Published Sunday, January 10, 2016
by Labor News Services

(FLINT, MICHIGAN) - United Auto Workers (UAW) Members from across the State of Michigan are donating truckloads of bottled water to Flint residents affected by the city's water emergency.  Several UAW Locals have asked how they could help residents and today (Sunday, January 10th) those Locals south of Flint will bring a caravan of trucks filled with cases of bottled water to the Food Bank of Eastern Michigan for distribution to Flint residents.

The city of Flint has been reeling since elevated lead levels were discovered in children.  The Michigan Department of Health and Human Services has identified 43 Flint residents with elevated blood lead levels, including 23 children younger than age 6.

High levels of lead have plagued Flint's municipal water supply for at least a year, prompting extensive emergency measures to keep residents safe and just last week, Michigan Governor Rick Snyder (Republican) declared a state of emergency for Genesee County as a result of the water crisis.

In November, Flint citizens filed a class-action lawsuit on behalf of victims of high levels of lead against Snyder, the state of Michigan, the city of Flint and other state and city officials.

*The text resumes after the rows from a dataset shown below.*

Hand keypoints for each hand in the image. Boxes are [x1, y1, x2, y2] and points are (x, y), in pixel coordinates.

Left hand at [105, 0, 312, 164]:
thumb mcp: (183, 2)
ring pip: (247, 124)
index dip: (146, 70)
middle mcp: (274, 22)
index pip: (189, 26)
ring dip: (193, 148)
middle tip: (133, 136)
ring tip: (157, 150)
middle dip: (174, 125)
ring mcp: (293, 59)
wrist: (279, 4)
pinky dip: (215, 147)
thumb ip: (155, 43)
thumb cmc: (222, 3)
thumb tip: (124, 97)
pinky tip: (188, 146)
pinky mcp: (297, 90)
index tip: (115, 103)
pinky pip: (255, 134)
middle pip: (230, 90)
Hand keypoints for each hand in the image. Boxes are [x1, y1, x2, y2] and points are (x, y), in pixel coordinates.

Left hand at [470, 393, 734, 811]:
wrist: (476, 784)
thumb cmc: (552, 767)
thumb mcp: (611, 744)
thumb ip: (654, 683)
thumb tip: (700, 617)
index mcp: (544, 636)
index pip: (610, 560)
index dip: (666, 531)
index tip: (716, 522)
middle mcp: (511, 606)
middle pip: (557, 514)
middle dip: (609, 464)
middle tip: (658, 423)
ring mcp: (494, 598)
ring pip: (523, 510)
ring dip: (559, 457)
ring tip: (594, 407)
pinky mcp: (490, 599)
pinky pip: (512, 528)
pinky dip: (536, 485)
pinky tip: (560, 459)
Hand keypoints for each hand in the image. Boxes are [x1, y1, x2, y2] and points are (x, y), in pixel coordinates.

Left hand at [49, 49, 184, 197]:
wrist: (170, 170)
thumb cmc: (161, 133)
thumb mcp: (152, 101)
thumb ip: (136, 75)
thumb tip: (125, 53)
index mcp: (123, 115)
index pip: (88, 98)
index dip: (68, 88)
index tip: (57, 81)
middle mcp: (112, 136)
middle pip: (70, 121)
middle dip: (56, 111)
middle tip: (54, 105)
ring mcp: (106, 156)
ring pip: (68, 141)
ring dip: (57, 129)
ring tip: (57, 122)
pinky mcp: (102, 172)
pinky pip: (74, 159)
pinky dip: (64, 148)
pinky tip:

The investigation by the U.S. attorney's office comes more than a year after the city of more than 100,000 people began getting water from the Flint River instead of from Lake Huron via Detroit's water system.  The move was announced as a temporary, cost-cutting measure until Flint could get Great Lakes water on its own, according to the class-action lawsuit.

But then came residents' complaints about strangely colored tap water.  Studies showed that lead piping elevated lead levels 10 times higher than they had previously measured.  A local hospital discovered that the percentage of Flint children with elevated lead levels nearly doubled after the switch, according to CNN affiliate WDIV-TV in Detroit.

The health effects listed in the class-action suit include: skin lesions, hair loss, high levels of lead in the blood, vision loss, memory loss, depression and anxiety.